Chairman, Independent Corrupt Practices and Other Related Offences Commission (ICPC), Professor Bolaji Owasanoye, has again announced the commission’s resolution to begin tracking of projects executed by government ministries and departments as from this month so as to ensure quality projects across Nigeria.
According to him: “We fully appreciate that apart from constituency projects, other projects being executed by ministries, departments and agencies that are not connected to members of the National Assembly will also be tracked.”
Speaking at a two-day retreat for management of the Commission and members of the National Assembly Committees on Anti-Corruption, Professor Owasanoye said tracking of executive projects, in addition to the on-going tracking of constituency projects, would soon commence.
He said the new initiative, called Constituency and Executive Project Tracking Group, became imperative due to the huge success recorded by the ICPC in the tracking of constituency projects.
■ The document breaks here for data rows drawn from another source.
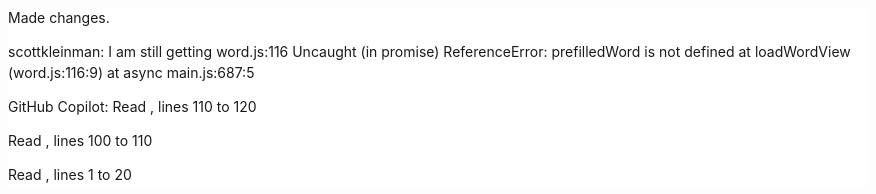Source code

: Made changes.

scottkleinman: I am still getting word.js:116 Uncaught (in promise) ReferenceError: prefilledWord is not defined
    at loadWordView (word.js:116:9)
    at async main.js:687:5

GitHub Copilot: Read [](file:///home/scott/projects/dfr_browser2/dfr-browser/js/word.js#110-110), lines 110 to 120

Read [](file:///home/scott/projects/dfr_browser2/dfr-browser/js/word.js#100-100), lines 100 to 110

Read [](file:///home/scott/projects/dfr_browser2/dfr-browser/js/word.js#1-1), lines 1 to 20

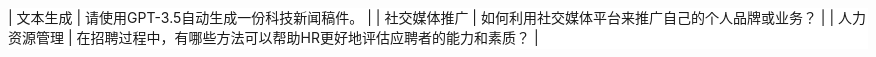 | 文本生成                  | 请使用GPT-3.5自动生成一份科技新闻稿件。                                                                                                                                                                                                                                                                                                                                                                                                                                                                                                                                                                                                                                                                                                                                                                                                                                                                                                                                                                                                                                                                                                                                                                                                                                                                                                                                                                                                                                                                                                                                                                                                                                                                                                                                                                                                                                                                                                                                                                                                          |
| 社交媒体推广               | 如何利用社交媒体平台来推广自己的个人品牌或业务？                                                                                                                                                                                                                                                                                                                                                                                                                                                                                                                                                                                                                                                                                                                                                                                                                                                                                                                                                                                                                                                                                                                                                                                                                                                                                                                                                                                                                                                                                                                                                                                                                                                                                                                                                                                                                                                                                                                                                                                               |
| 人力资源管理               | 在招聘过程中，有哪些方法可以帮助HR更好地评估应聘者的能力和素质？                                                                                                                                                                                                                                                                                                                                                                                                                                                                                                                                                                                                                                                                                                                                                                                                                                                                                                                                                                                                                                                                                                                                                                                                                                                                                                                                                                                                                                                                                                                                                                                                                                                                                                                                                                                                                                                                                                    |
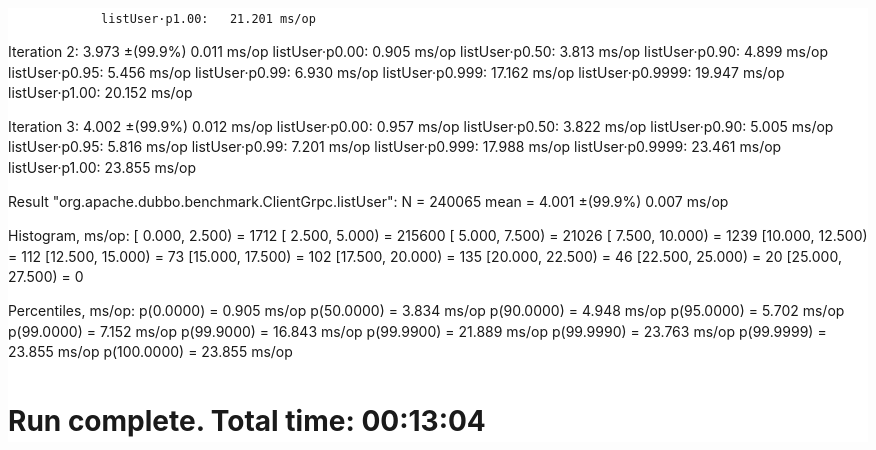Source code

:                  listUser·p1.00:   21.201 ms/op

Iteration   2: 3.973 ±(99.9%) 0.011 ms/op
                 listUser·p0.00:   0.905 ms/op
                 listUser·p0.50:   3.813 ms/op
                 listUser·p0.90:   4.899 ms/op
                 listUser·p0.95:   5.456 ms/op
                 listUser·p0.99:   6.930 ms/op
                 listUser·p0.999:  17.162 ms/op
                 listUser·p0.9999: 19.947 ms/op
                 listUser·p1.00:   20.152 ms/op

Iteration   3: 4.002 ±(99.9%) 0.012 ms/op
                 listUser·p0.00:   0.957 ms/op
                 listUser·p0.50:   3.822 ms/op
                 listUser·p0.90:   5.005 ms/op
                 listUser·p0.95:   5.816 ms/op
                 listUser·p0.99:   7.201 ms/op
                 listUser·p0.999:  17.988 ms/op
                 listUser·p0.9999: 23.461 ms/op
                 listUser·p1.00:   23.855 ms/op



Result "org.apache.dubbo.benchmark.ClientGrpc.listUser":
  N = 240065
  mean =      4.001 ±(99.9%) 0.007 ms/op

  Histogram, ms/op:
    [ 0.000,  2.500) = 1712 
    [ 2.500,  5.000) = 215600 
    [ 5.000,  7.500) = 21026 
    [ 7.500, 10.000) = 1239 
    [10.000, 12.500) = 112 
    [12.500, 15.000) = 73 
    [15.000, 17.500) = 102 
    [17.500, 20.000) = 135 
    [20.000, 22.500) = 46 
    [22.500, 25.000) = 20 
    [25.000, 27.500) = 0 

  Percentiles, ms/op:
      p(0.0000) =      0.905 ms/op
     p(50.0000) =      3.834 ms/op
     p(90.0000) =      4.948 ms/op
     p(95.0000) =      5.702 ms/op
     p(99.0000) =      7.152 ms/op
     p(99.9000) =     16.843 ms/op
     p(99.9900) =     21.889 ms/op
     p(99.9990) =     23.763 ms/op
     p(99.9999) =     23.855 ms/op
    p(100.0000) =     23.855 ms/op


# Run complete. Total time: 00:13:04
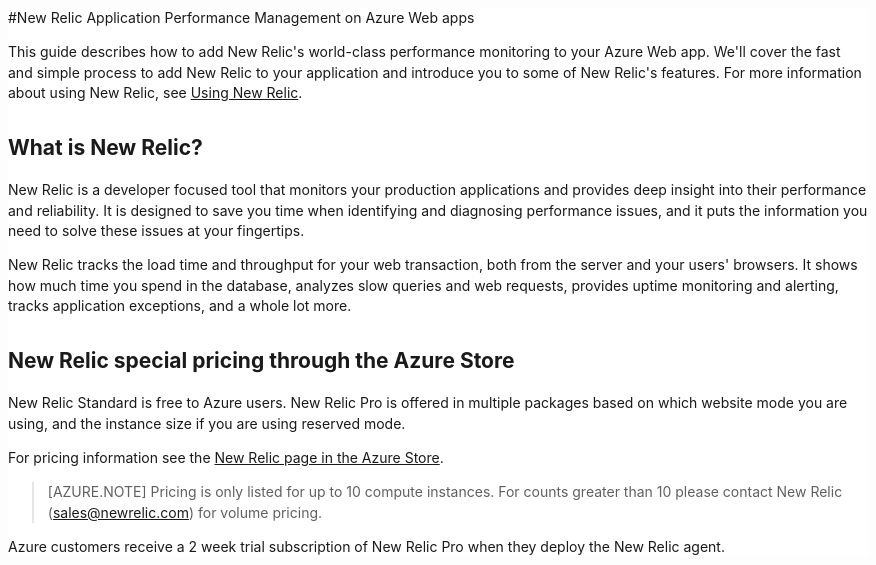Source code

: <properties 
	pageTitle="New Relic App Performance Management on Azure" 
	description="Learn how to use New Relic's performance monitoring on Azure." 
	services="app-service\web" 
	documentationCenter=".net" 
	authors="stepsic-microsoft-com" 
	manager="carolz" 
	editor=""/>

<tags 
	ms.service="app-service-web" 
	ms.workload="web" 
	ms.tgt_pltfrm="na" 
	ms.devlang="dotnet" 
	ms.topic="article" 
	ms.date="03/16/2015" 
	ms.author="stepsic"/>



#New Relic Application Performance Management on Azure Web apps

This guide describes how to add New Relic's world-class performance
monitoring to your Azure Web app. We'll cover the fast and simple
process to add New Relic to your application and introduce you to some of
New Relic's features. For more information about using New Relic, see [Using New Relic](#using-new-relic).

What is New Relic?
--

New Relic is a developer focused tool that monitors your production applications
and provides deep insight into their performance and reliability. It is
designed to save you time when identifying and diagnosing performance issues, and
it puts the information you need to solve these issues at your fingertips.

New Relic tracks the load time and throughput for your web transaction, both from
the server and your users' browsers. It shows how much time you spend in the
database, analyzes slow queries and web requests, provides uptime monitoring and
alerting, tracks application exceptions, and a whole lot more.

New Relic special pricing through the Azure Store
--

New Relic Standard is free to Azure users.
New Relic Pro is offered in multiple packages based on which website mode you are using, and the instance size if you are using reserved mode.

For pricing information see the [New Relic page in the Azure Store](http://azure.microsoft.com/marketplace/partners/newrelic/newrelic).

> [AZURE.NOTE] Pricing is only listed for up to 10 compute instances. For counts greater than 10 please contact New Relic (sales@newrelic.com) for volume pricing.

Azure customers receive a 2 week trial subscription of New Relic Pro when they deploy the New Relic agent.


[webmatrixwebsite]: http://www.windowsazure.com/develop/net/tutorials/website-with-webmatrix/
[vswebsite]: http://www.windowsazure.com/develop/net/tutorials/get-started/
[wmnugetbutton]: ./media/store-new-relic-web-sites-dotnet-application-performce-management/nrwmnugetbutton.png
[wmnugetgallery]: ./media/store-new-relic-web-sites-dotnet-application-performce-management/nrwmnugetgallery.png
[newrelicconf]: ./media/store-new-relic-web-sites-dotnet-application-performce-management/nrwmlicensekey.png
[vslicensekey]: ./media/store-new-relic-web-sites-dotnet-application-performce-management/nrvslicensekey.png
[add-on]: ./media/store-new-relic-web-sites-dotnet-application-performce-management/nraddon.png
[custom]: ./media/store-new-relic-web-sites-dotnet-application-performce-management/nrcustom.png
ALSO READ: EFCC, ICPC to go after N-power beneficiaries over abscondment
The ICPC boss stated that the commission had already listed priority sectors and projects for the exercise, adding that the focus would be on key sectors of education, health, agriculture, power and water resources.
“We have already dissected the 2020 budget. We have broken it down on a sectoral basis. We will also leverage on technology. We have to engage partners who have technologies that will track all the hospitals in Nigeria. We will use these technologies so that nobody will lie to us,” he added.
The Chairman, House Committee on Anti-Corruption, Honourable Shehu Sani, in his paper presentation, observed that the retreat offered the National Assembly and ICPC opportunities to build a good working relationship.
According to him: “As one of the agencies the Committee is and will be over-sighting and appropriating funds for over the next three years, this engagement provides us with an opportunity to establish a common ground in our desire to work in sync with ICPC in the discharge of its mandate as spelt out in its enabling law.”
Sani decried the negative impact of corruption on the country, saying “the theft of public funds earmarked for the development of critical sectors such as health, education and infrastructural projects inevitably denies the nation and its people of progress and improved well-being.
“A people denied good health are being killed physically, a people denied good education are being killed mentally, and a people denied adequate regular power supply, good transportation system, and other infrastructural necessities that facilitate productive and gainful life, are being killed economically and emotionally.” He stated.
He added that the 9th National Assembly would support the anti-corruption agencies through review of existing legislation and increased funding for ICPC and EFCC to enable them to perform effectively.